Si vous avez suivi le festival de Cannes cette année, vous avez forcément entendu parler du dernier film de Paolo Sorrentino qui fait suite à La Grande Bellezza (qui rappelons le fut oscar du meilleur film étranger 2014).L’affiche osée qui a fait parler d’elle, le casting cinq étoiles… Tout ceci a créé pas mal d’attente mais le film a divisé la croisette et est revenu bredouille de son escapade cannoise.Tout ceci mérite bien une petite explication.

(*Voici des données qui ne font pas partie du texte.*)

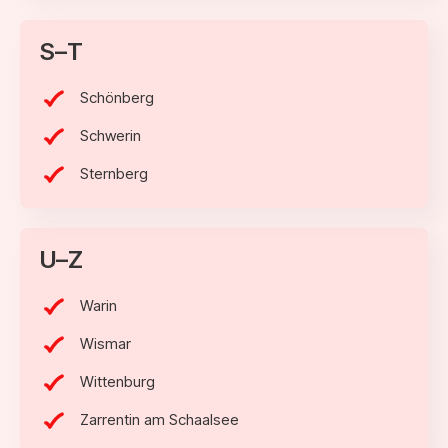
S–T
Schönberg
Schwerin
Sternberg
U–Z
Warin
Wismar
Wittenburg
Zarrentin am Schaalsee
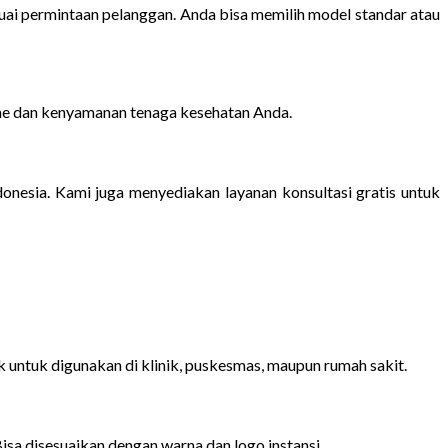
uai permintaan pelanggan. Anda bisa memilih model standar atau
sme dan kenyamanan tenaga kesehatan Anda.
donesia. Kami juga menyediakan layanan konsultasi gratis untuk
k untuk digunakan di klinik, puskesmas, maupun rumah sakit.
isa disesuaikan dengan warna dan logo instansi.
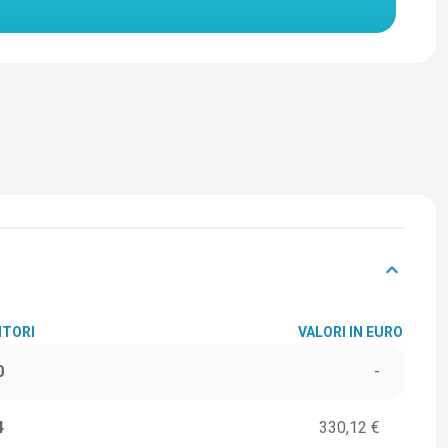
keyboard_arrow_down
ITORI
VALORI IN EURO
0
-
4
330,12 €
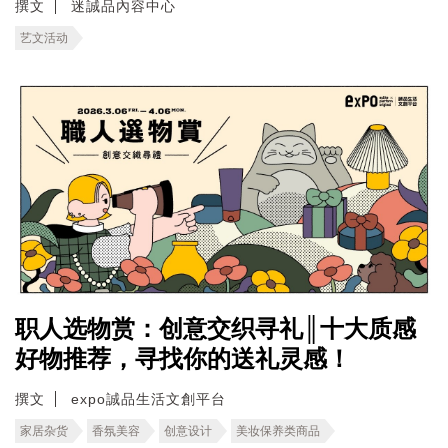
撰文
迷誠品內容中心
艺文活动
职人选物赏：创意交织寻礼║十大质感
好物推荐，寻找你的送礼灵感！
撰文
expo誠品生活文創平台
家居杂货
香氛美容
创意设计
美妆保养类商品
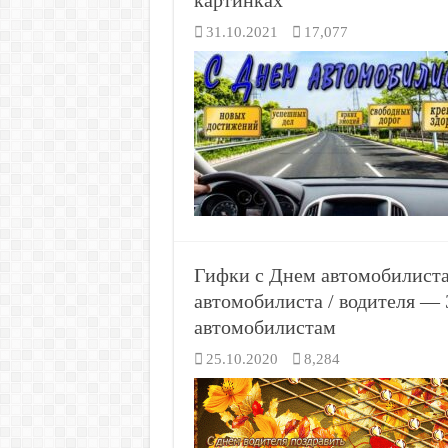
картинках
31.10.2021
17,077
Гифки с Днем автомобилист
автомобилиста / водителя — 
автомобилистам
25.10.2020
8,284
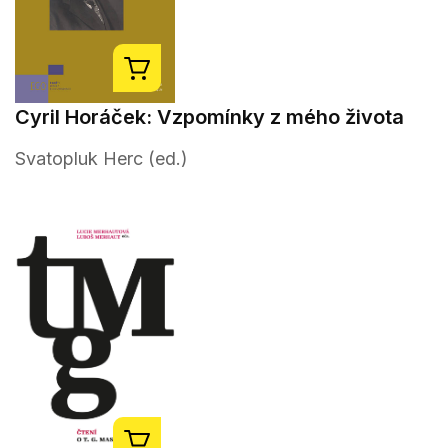
Cyril Horáček: Vzpomínky z mého života
Svatopluk Herc (ed.)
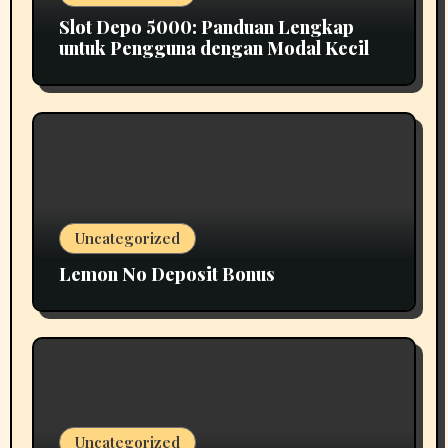
Slot Depo 5000: Panduan Lengkap
untuk Pengguna dengan Modal Kecil
Uncategorized
Lemon No Deposit Bonus
Uncategorized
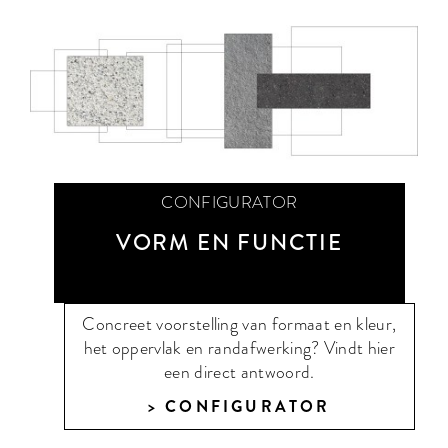
CONFIGURATOR
VORM EN FUNCTIE
Concreet voorstelling van formaat en kleur,
het oppervlak en randafwerking? Vindt hier
een direct antwoord.
CONFIGURATOR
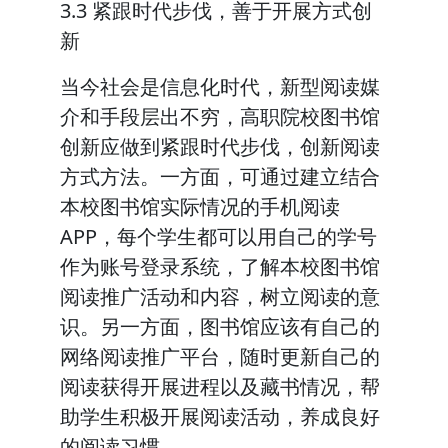
3.3 紧跟时代步伐，善于开展方式创
新
当今社会是信息化时代，新型阅读媒
介和手段层出不穷，高职院校图书馆
创新应做到紧跟时代步伐，创新阅读
方式方法。一方面，可通过建立结合
本校图书馆实际情况的手机阅读
APP，每个学生都可以用自己的学号
作为账号登录系统，了解本校图书馆
阅读推广活动和内容，树立阅读的意
识。另一方面，图书馆应该有自己的
网络阅读推广平台，随时更新自己的
阅读获得开展进程以及藏书情况，帮
助学生积极开展阅读活动，养成良好
的阅读习惯。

Sorrentino a ses fans et détracteurs et quand on parle de ses films, certains qualificatifs tels que vulgaire, burlesque, excessif, esthétique, spleen, kitsch ou encore cynique reviennent assez régulièrement.
Youth est un peu tout ça à la fois et bien plus encore.
Pour cela, le réalisateur décide de figer le temps dans les montagnes helvètes et d’observer ses ravages sur les corps, mais aussi dans les têtes, des personnages peuplant cet hôtel de luxe montagnard.
Il y suit notamment deux octogénaires : un ex-compositeur à la retraite complètement « apathique » (très grand Michael Caine) et son ami réalisateur boulimique qui lui n’a pas encore baissé les bras (tout aussi grand Harvey Keitel) déambuler au milieu d’une galerie de personnages secondaires plus étonnant les uns que les autres, qui les amèneront à faire un bilan de leurs vies.
On ne peut s’empêcher de penser à Woody Allen en voyant ce film doté d’un humour noir ravageur, de questionnement existentialiste sur la vie, la mort, l’Art, l’amour, l’amitié, le temps qui passe…
Pas dans la forme ou le film détonne par un esthétisme à la limite du surréalisme tant Sorrentino veut absolument sublimer chaque cadre avec une photo hyper-léchée, en faisant virevolter sa caméra dans des mouvements majestueux frôlant régulièrement l’onirisme ainsi qu’en utilisant un montage « pop » (bien aidé par une des plus belles BO de l’année) pour livrer un objet formel assez grandiloquent.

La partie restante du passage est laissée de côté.